Directive
Pull out every line of text in the material below word for word, leaving the pictures out.

Data for this task
──────────────────────────────

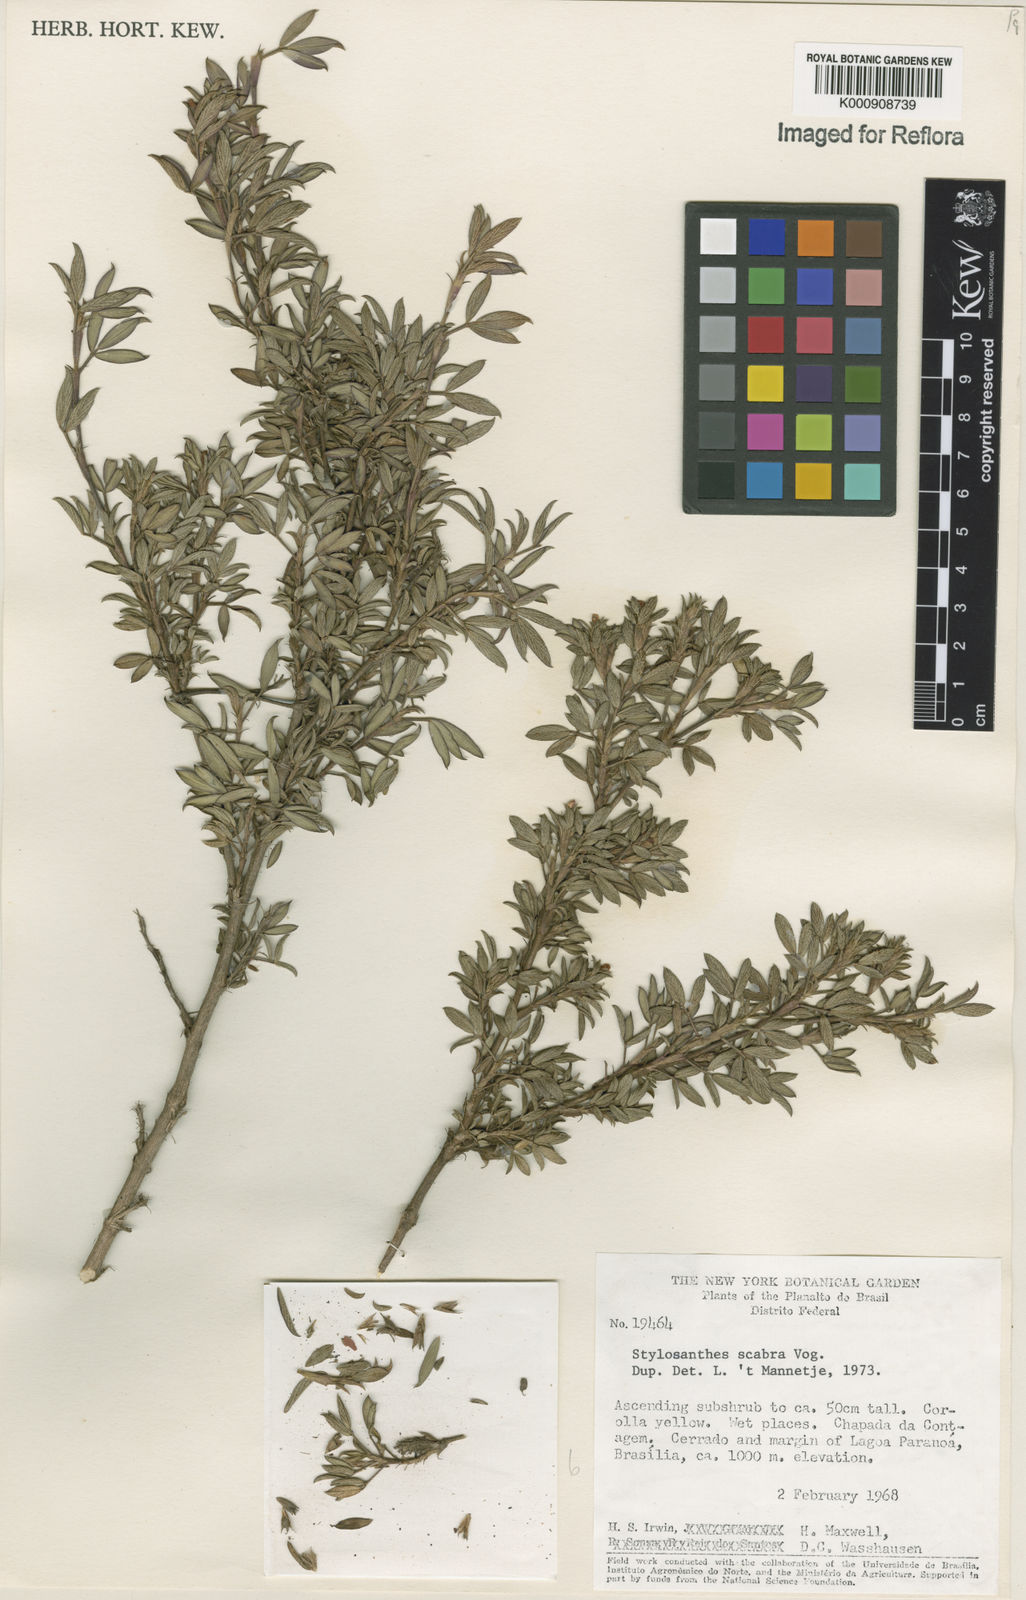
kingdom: Plantae
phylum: Tracheophyta
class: Magnoliopsida
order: Fabales
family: Fabaceae
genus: Stylosanthes
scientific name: Stylosanthes scabra
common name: Pencilflower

──────────────────────────────

Completed task
kingdom: Plantae
phylum: Tracheophyta
class: Magnoliopsida
order: Fabales
family: Fabaceae
genus: Stylosanthes
scientific name: Stylosanthes scabra
common name: Pencilflower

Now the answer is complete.